Indeed, if $V=\mathbb A^1_k\setminus \lbrace P\rbrace$ , then $H^1(\mathbb A^1_k,\mathbb Z_V) =0$ because the sheaf $\mathbb Z_V$ on $\mathbb A^1_k$ is flasque and flasque sheaves are acyclic.
This follows from the explicit description of its groups of sections, which is easy if you remember that $\mathbb Z_V \subset \mathbb Z$:

The sections of $\mathbb Z_V$
-For an open subset $W\subset \mathbb A^1_k$ not containing $P$, that is $W\subset V$, we have $\Gamma (W,\mathbb Z_V)=\mathbb Z$ , since $\mathbb Z_V|V=\mathbb Z $ as sheaves on V .

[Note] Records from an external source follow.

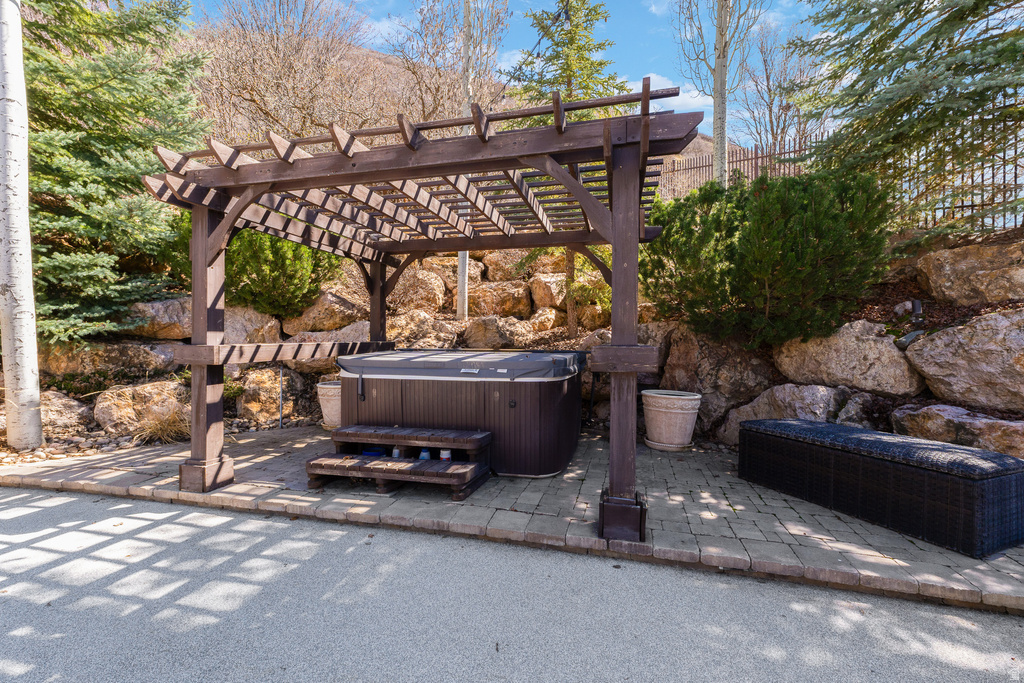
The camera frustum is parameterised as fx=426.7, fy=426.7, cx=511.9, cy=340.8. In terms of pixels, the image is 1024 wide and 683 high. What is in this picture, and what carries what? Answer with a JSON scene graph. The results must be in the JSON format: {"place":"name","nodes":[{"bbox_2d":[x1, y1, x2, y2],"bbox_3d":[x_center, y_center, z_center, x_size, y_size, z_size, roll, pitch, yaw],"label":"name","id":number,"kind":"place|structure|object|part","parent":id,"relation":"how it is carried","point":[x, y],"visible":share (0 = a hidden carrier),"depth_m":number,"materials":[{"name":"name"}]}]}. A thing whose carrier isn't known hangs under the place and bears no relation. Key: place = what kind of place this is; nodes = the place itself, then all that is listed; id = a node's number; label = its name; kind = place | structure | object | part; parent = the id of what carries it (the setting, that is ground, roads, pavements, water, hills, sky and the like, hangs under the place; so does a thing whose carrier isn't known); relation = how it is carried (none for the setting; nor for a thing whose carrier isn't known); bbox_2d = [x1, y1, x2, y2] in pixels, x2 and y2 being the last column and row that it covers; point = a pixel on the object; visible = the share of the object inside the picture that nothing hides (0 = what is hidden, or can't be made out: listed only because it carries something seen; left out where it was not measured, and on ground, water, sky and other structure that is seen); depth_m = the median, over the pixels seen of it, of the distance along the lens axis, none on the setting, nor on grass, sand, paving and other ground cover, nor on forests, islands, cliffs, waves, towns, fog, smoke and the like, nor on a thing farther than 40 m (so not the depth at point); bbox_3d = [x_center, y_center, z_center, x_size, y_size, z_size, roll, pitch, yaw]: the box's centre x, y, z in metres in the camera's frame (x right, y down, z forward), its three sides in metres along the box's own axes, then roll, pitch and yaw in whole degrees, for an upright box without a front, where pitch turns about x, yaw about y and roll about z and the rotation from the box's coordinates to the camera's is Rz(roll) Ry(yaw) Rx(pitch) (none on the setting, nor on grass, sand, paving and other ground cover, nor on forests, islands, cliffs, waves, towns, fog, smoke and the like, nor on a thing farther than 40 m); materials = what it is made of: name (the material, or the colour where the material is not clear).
{"place":"outdoors","nodes":[
{"label":"outdoors","id":0,"kind":"place"},
{"bbox_2d":[184,6,748,182],"label":"hill","id":1,"kind":"structure","parent":0,"point":[696,142],"materials":[{"name":"brown plant"}]},
{"bbox_2d":[192,0,390,145],"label":"bare tree","id":2,"kind":"object","parent":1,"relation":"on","point":[283,44],"visible":0.77,"depth_m":15.27,"materials":[{"name":"brown plant"}]},
{"bbox_2d":[0,231,1023,454],"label":"retaining wall","id":3,"kind":"structure","parent":0,"point":[1000,307],"depth_m":5.55,"materials":[{"name":"stone"}]},
{"bbox_2d":[0,0,41,451],"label":"birch tree","id":4,"kind":"object","parent":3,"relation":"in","point":[25,178],"visible":0.99,"depth_m":4.25,"materials":[{"name":"white"}]},
{"bbox_2d":[39,389,90,432],"bbox_3d":[-5.822,0.923,5.160,1.112,0.656,1.007,1,1,16],"label":"boulder","id":5,"kind":"object","parent":3,"relation":"in","point":[59,409],"visible":0.7,"depth_m":5.07,"materials":[{"name":"stone"}]},
{"bbox_2d":[39,342,175,378],"bbox_3d":[-5.620,0.297,6.065,1.656,0.632,1.259,1,1,16],"label":"boulder","id":6,"kind":"object","parent":3,"relation":"in","point":[59,365],"visible":0.7,"depth_m":5.70,"materials":[{"name":"stone"}]},
{"bbox_2d":[28,0,211,344],"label":"spruce tree","id":7,"kind":"object","parent":3,"relation":"in","point":[77,126],"visible":0.74,"depth_m":5.63,"materials":[{"name":"plant"}]},
{"bbox_2d":[95,380,189,434],"bbox_3d":[-4.680,0.868,5.629,1.286,0.764,1.030,-1,1,-32],"label":"boulder","id":8,"kind":"object","parent":3,"relation":"in","point":[151,387],"visible":0.79,"depth_m":5.25,"materials":[{"name":"beige stone"}]},
{"bbox_2d":[127,296,191,339],"bbox_3d":[-5.088,-0.309,6.404,1.398,0.697,1.060,0,1,-16],"label":"boulder","id":9,"kind":"object","parent":3,"relation":"in","point":[159,305],"visible":0.71,"depth_m":6.01,"materials":[{"name":"stone"}]},
{"bbox_2d":[132,407,190,444],"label":"dry grass clump","id":10,"kind":"structure","parent":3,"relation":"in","point":[153,431],"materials":[{"name":"plant"}]},
{"bbox_2d":[222,305,281,346],"bbox_3d":[-4.269,-0.139,6.743,1.206,0.849,1.002,0,1,-16],"label":"boulder","id":11,"kind":"object","parent":3,"relation":"in","point":[237,337],"visible":0.62,"depth_m":6.48,"materials":[{"name":"stone"}]},
{"bbox_2d":[236,368,301,419],"bbox_3d":[-3.643,0.793,6.454,0.959,0.785,0.939,-1,1,-32],"label":"boulder","id":12,"kind":"object","parent":3,"relation":"in","point":[273,395],"visible":0.8,"depth_m":6.13,"materials":[{"name":"beige stone"}]},
{"bbox_2d":[225,229,341,318],"bbox_3d":[-3.783,-1.131,6.842,1.998,1.716,1.909,1,1,16],"label":"shrub","id":13,"kind":"object","parent":3,"relation":"in","point":[287,271],"visible":0.67,"depth_m":6.37,"materials":[{"name":"green plant"}]},
{"bbox_2d":[284,290,367,334],"bbox_3d":[-3.077,-0.412,7.135,1.482,0.833,1.146,0,1,2],"label":"boulder","id":14,"kind":"object","parent":3,"relation":"in","point":[325,323],"visible":0.78,"depth_m":6.77,"materials":[{"name":"beige stone"}]},
{"bbox_2d":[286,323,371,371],"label":"boulder","id":15,"kind":"object","parent":3,"relation":"in","point":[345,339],"visible":0.52,"depth_m":6.49,"materials":[{"name":"stone"}]},
{"bbox_2d":[387,270,445,313],"bbox_3d":[-1.880,-0.812,8.058,1.374,0.978,1.239,0,1,3],"label":"boulder","id":16,"kind":"object","parent":3,"relation":"in","point":[409,295],"visible":0.77,"depth_m":7.70,"materials":[{"name":"beige stone"}]},
{"bbox_2d":[384,309,456,346],"bbox_3d":[-1.600,-0.076,7.096,1.546,0.916,1.289,0,1,1],"label":"boulder","id":17,"kind":"object","parent":3,"relation":"in","point":[391,331],"visible":0.66,"depth_m":6.77,"materials":[{"name":"beige stone"}]},
{"bbox_2d":[388,0,509,126],"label":"bare tree","id":18,"kind":"object","parent":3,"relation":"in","point":[467,102],"visible":0.7,"depth_m":12.54,"materials":[{"name":"plant"}]},
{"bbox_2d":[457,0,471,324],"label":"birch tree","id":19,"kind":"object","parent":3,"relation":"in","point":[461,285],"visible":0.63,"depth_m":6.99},
{"bbox_2d":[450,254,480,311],"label":"tree trunk","id":20,"kind":"object","parent":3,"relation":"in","point":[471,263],"visible":0.61,"materials":[{"name":"stone"}]},
{"bbox_2d":[462,316,533,349],"bbox_3d":[-0.213,-0.084,7.117,1.249,0.718,1.046,1,1,16],"label":"boulder","id":21,"kind":"object","parent":3,"relation":"in","point":[487,331],"visible":0.85,"depth_m":6.75,"materials":[{"name":"beige stone"}]},
{"bbox_2d":[466,280,532,317],"bbox_3d":[-0.282,-0.703,8.152,1.441,0.878,1.180,1,1,16],"label":"boulder","id":22,"kind":"object","parent":3,"relation":"in","point":[475,301],"visible":0.82,"depth_m":7.76,"materials":[{"name":"stone"}]},
{"bbox_2d":[480,250,530,282],"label":"boulder","id":23,"kind":"object","parent":3,"relation":"in","point":[499,269],"visible":0.68,"depth_m":8.49,"materials":[{"name":"beige stone"}]},
{"bbox_2d":[527,306,562,332],"bbox_3d":[0.570,-0.324,7.516,0.751,0.571,0.764,-1,2,-39],"label":"boulder","id":24,"kind":"object","parent":3,"relation":"in","point":[548,325],"visible":0.85,"depth_m":7.24,"materials":[{"name":"beige stone"}]},
{"bbox_2d":[529,273,568,310],"bbox_3d":[0.793,-0.843,7.951,0.881,0.794,0.908,0,1,-22],"label":"boulder","id":25,"kind":"object","parent":3,"relation":"in","point":[544,291],"visible":0.76,"depth_m":7.63,"materials":[{"name":"beige stone"}]},
{"bbox_2d":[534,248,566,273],"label":"boulder","id":26,"kind":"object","parent":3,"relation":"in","point":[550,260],"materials":[{"name":"brown stone"}]},
{"bbox_2d":[509,0,631,338],"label":"evergreen tree","id":27,"kind":"object","parent":3,"relation":"in","point":[566,34],"visible":0.5,"depth_m":7.15,"materials":[{"name":"plant"}]},
{"bbox_2d":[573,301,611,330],"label":"boulder","id":28,"kind":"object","parent":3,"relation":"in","point":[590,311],"visible":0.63,"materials":[{"name":"brown stone"}]},
{"bbox_2d":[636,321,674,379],"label":"boulder","id":29,"kind":"object","parent":3,"relation":"in","point":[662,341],"visible":0.38,"depth_m":5.55,"materials":[{"name":"grey stone"}]},
{"bbox_2d":[658,329,774,438],"bbox_3d":[2.610,0.553,5.532,1.274,1.445,1.490,-1,2,-36],"label":"boulder","id":30,"kind":"object","parent":3,"relation":"in","point":[690,359],"visible":0.72,"depth_m":5.08,"materials":[{"name":"stone"}]},
{"bbox_2d":[676,0,771,186],"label":"birch tree","id":31,"kind":"object","parent":3,"relation":"in","point":[718,24],"visible":0.88,"depth_m":7.81,"materials":[{"name":"plant"}]},
{"bbox_2d":[642,166,894,347],"bbox_3d":[2.819,-0.875,5.110,2.852,2.038,2.477,1,1,16],"label":"evergreen shrub","id":32,"kind":"object","parent":3,"relation":"in","point":[774,233],"visible":0.9,"depth_m":4.48,"materials":[{"name":"green plant"}]},
{"bbox_2d":[737,27,825,155],"bbox_3d":[11.039,-8.266,17.362,4.187,9.217,4.221,0,1,-27],"label":"bare tree","id":33,"kind":"object","parent":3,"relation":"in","point":[768,80],"visible":0.79,"depth_m":17.08,"materials":[{"name":"brown plant"}]},
{"bbox_2d":[718,384,860,448],"bbox_3d":[3.132,0.872,4.705,1.101,0.872,1.338,-1,1,-34],"label":"boulder","id":34,"kind":"object","parent":3,"relation":"in","point":[752,417],"visible":0.57,"depth_m":4.46,"materials":[{"name":"grey stone"}]},
{"bbox_2d":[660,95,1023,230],"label":"metal fence","id":35,"kind":"object","parent":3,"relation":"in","point":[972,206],"visible":0.43,"depth_m":6.24,"materials":[{"name":"brown metal"}]},
{"bbox_2d":[772,319,925,395],"bbox_3d":[3.625,0.205,4.724,1.039,0.872,1.491,-1,2,-38],"label":"boulder","id":36,"kind":"object","parent":3,"relation":"in","point":[896,391],"visible":0.84,"depth_m":4.32,"materials":[{"name":"stone"}]},
{"bbox_2d":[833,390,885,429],"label":"boulder","id":37,"kind":"object","parent":3,"relation":"in","point":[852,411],"visible":0.5,"depth_m":4.19,"materials":[{"name":"grey stone"}]},
{"bbox_2d":[790,0,1023,241],"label":"spruce tree","id":38,"kind":"object","parent":3,"relation":"in","point":[986,4],"visible":0.91,"depth_m":4.81,"materials":[{"name":"green plant"}]},
{"bbox_2d":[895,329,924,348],"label":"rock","id":39,"kind":"object","parent":3,"relation":"in","point":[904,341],"visible":0.56,"depth_m":4.21,"materials":[{"name":"grey stone"}]},
{"bbox_2d":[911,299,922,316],"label":"garden light","id":40,"kind":"object","parent":3,"relation":"in","point":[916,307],"visible":0.73,"depth_m":4.44,"materials":[{"name":"black"}]},
{"bbox_2d":[891,403,1022,459],"bbox_3d":[4.087,0.881,3.690,0.819,0.635,1.368,-1,1,-32],"label":"boulder","id":41,"kind":"object","parent":3,"relation":"in","point":[928,409],"visible":0.75,"depth_m":3.59,"materials":[{"name":"stone"}]},
{"bbox_2d":[904,308,1023,410],"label":"boulder","id":42,"kind":"object","parent":3,"relation":"in","point":[940,361],"visible":0.95,"depth_m":3.76,"materials":[{"name":"grey stone"}]},
{"bbox_2d":[916,242,1023,305],"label":"boulder","id":43,"kind":"object","parent":3,"relation":"in","point":[924,261],"visible":0.92,"depth_m":4.23,"materials":[{"name":"beige stone"}]},
{"bbox_2d":[0,488,1023,682],"label":"driveway","id":44,"kind":"structure","parent":0,"point":[245,514],"materials":[{"name":"grey asphalt"}]},
{"bbox_2d":[0,423,1023,612],"label":"paved patio","id":45,"kind":"structure","parent":0,"point":[313,441],"materials":[{"name":"grey concrete"}]},
{"bbox_2d":[278,364,284,428],"bbox_3d":[-3.140,0.743,5.798,0.047,0.923,0.057,1,1,16],"label":"metal pole","id":46,"kind":"object","parent":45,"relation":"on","point":[281,371],"visible":0.97,"depth_m":5.80,"materials":[{"name":"metal"}]},
{"bbox_2d":[316,380,341,428],"bbox_3d":[-2.267,0.859,5.744,0.644,0.566,0.641,1,1,16],"label":"planter","id":47,"kind":"object","parent":45,"relation":"on","point":[329,405],"visible":0.52,"depth_m":5.51,"materials":[{"name":"beige ceramic"}]},
{"bbox_2d":[305,424,492,500],"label":"wooden steps","id":48,"kind":"structure","parent":45,"relation":"on","point":[395,462],"depth_m":3.63,"materials":[{"name":"brown wood"}]},
{"bbox_2d":[362,448,385,456],"bbox_3d":[-1.283,1.036,3.976,0.217,0.059,0.155,1,1,16],"label":"blue object","id":49,"kind":"object","parent":48,"relation":"on","point":[371,453],"visible":0.73,"depth_m":3.92,"materials":[{"name":"blue plastic"}]},
{"bbox_2d":[391,446,401,457],"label":"bottle","id":50,"kind":"object","parent":48,"relation":"on","point":[395,453],"visible":0.72,"depth_m":3.85,"materials":[{"name":"white plastic"}]},
{"bbox_2d":[419,447,430,460],"bbox_3d":[-0.781,1.006,3.819,0.109,0.121,0.107,1,1,16],"label":"bottle","id":51,"kind":"object","parent":48,"relation":"on","point":[423,455],"visible":0.75,"depth_m":3.78,"materials":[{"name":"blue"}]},
{"bbox_2d":[439,448,451,461],"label":"plastic jar","id":52,"kind":"object","parent":48,"relation":"on","point":[443,453],"visible":0.73,"depth_m":3.69,"materials":[{"name":"white plastic"}]},
{"bbox_2d":[134,77,708,541],"bbox_3d":[-0.679,-0.137,4.136,4.360,2.738,3.257,1,1,16],"label":"pergola","id":53,"kind":"object","parent":45,"relation":"on","point":[644,144],"visible":0.94,"depth_m":3.27,"materials":[{"name":"brown wood"}]},
{"label":"base block","id":54,"kind":"part","parent":53,"relation":"part of","materials":[{"name":"brown wood"}]},
{"label":"base block","id":55,"kind":"part","parent":53,"relation":"part of","materials":[{"name":"brown wood"}]},
{"bbox_2d":[339,350,585,476],"bbox_3d":[-0.440,0.693,5.056,2.645,0.999,2.328,1,1,16],"label":"hot tub","id":56,"kind":"object","parent":45,"relation":"on","point":[552,395],"visible":0.84,"depth_m":3.99,"materials":[{"name":"brown plastic"}]},
{"bbox_2d":[334,348,583,381],"bbox_3d":[-0.490,0.306,5.024,2.492,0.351,2.035,1,1,16],"label":"hot tub cover","id":57,"kind":"object","parent":56,"relation":"on","point":[509,359],"visible":0.8,"depth_m":4.15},
{"bbox_2d":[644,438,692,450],"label":"saucer","id":58,"kind":"object","parent":45,"relation":"on","point":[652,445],"visible":0.54,"depth_m":4.68,"materials":[{"name":"ceramic"}]},
{"bbox_2d":[642,389,701,450],"bbox_3d":[1.804,0.903,4.912,0.656,0.597,0.663,0,1,-7],"label":"planter","id":59,"kind":"object","parent":45,"relation":"on","point":[682,419],"visible":0.98,"depth_m":4.69,"materials":[{"name":"ceramic"}]},
{"bbox_2d":[738,418,1023,557],"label":"wicker storage bench","id":60,"kind":"object","parent":45,"relation":"on","point":[992,476],"visible":0.99,"depth_m":2.81,"materials":[{"name":"black wicker"}]},
{"bbox_2d":[178,0,851,152],"label":"sky","id":61,"kind":"structure","parent":0,"point":[660,82],"materials":[{"name":"blue"}]},
{"bbox_2d":[632,73,716,121],"label":"cloud","id":62,"kind":"structure","parent":0,"point":[696,92],"materials":[{"name":"white"}]},
{"label":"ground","id":63,"kind":"structure","parent":0},
{"bbox_2d":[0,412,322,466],"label":"gravel bed","id":64,"kind":"object","parent":63,"relation":"on","point":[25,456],"visible":0.36,"depth_m":4.74,"materials":[{"name":"beige gravel"}]}
]}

-For an open subset $W\subset \mathbb A^1_k$ containing $P$ we have $\Gamma (W,\mathbb Z_V)=\mathbb 0$, since $\Gamma (\mathbb A^1_k,\mathbb Z_V)\subset \Gamma (\mathbb A^1_k,\mathbb Z)$ and the stalk of $\mathbb Z_V$ at $P$ is zero: $(\mathbb Z_V)_P=0$

A variant One could also use the long exact sequence associated to $0\to \mathbb Z_V \to \mathbb Z \to j_\ast (\mathbb Z|\lbrace P\rbrace) \to 0 \quad ( \ast)$ and get: \quad 0\to \text {don't care}\to \Gamma (\mathbb A^1_k,\mathbb Z)=\mathbb Z \stackrel {=}{\to}\Gamma (\mathbb A^1_k,j_\ast (\mathbb Z|\lbrace P\rbrace) =\mathbb Z\to H^1(\mathbb A^1_k,\mathbb Z_V)\to H^1(\mathbb A^1_k,\mathbb Z)=0 \to \cdots The notable points are that $H^1(\mathbb A^1_k,\mathbb Z)=0$ because constant sheaves are flasque on irreducible spaces and above all that the morphism $\Gamma (\mathbb A^1_k,\mathbb Z)=\mathbb Z \to \Gamma (\mathbb A^1_k,j_\ast (\mathbb Z|\lbrace P\rbrace) =\mathbb Z$ is equality, which results from the definition of the maps in $(\ast)$.
(I think this variant is what you wanted to write in your analysis, but your first "$\mathbb Z$" [where I wrote "don't care" !] should actually be zero, and you shouldn't tensor by $\mathbb Q$)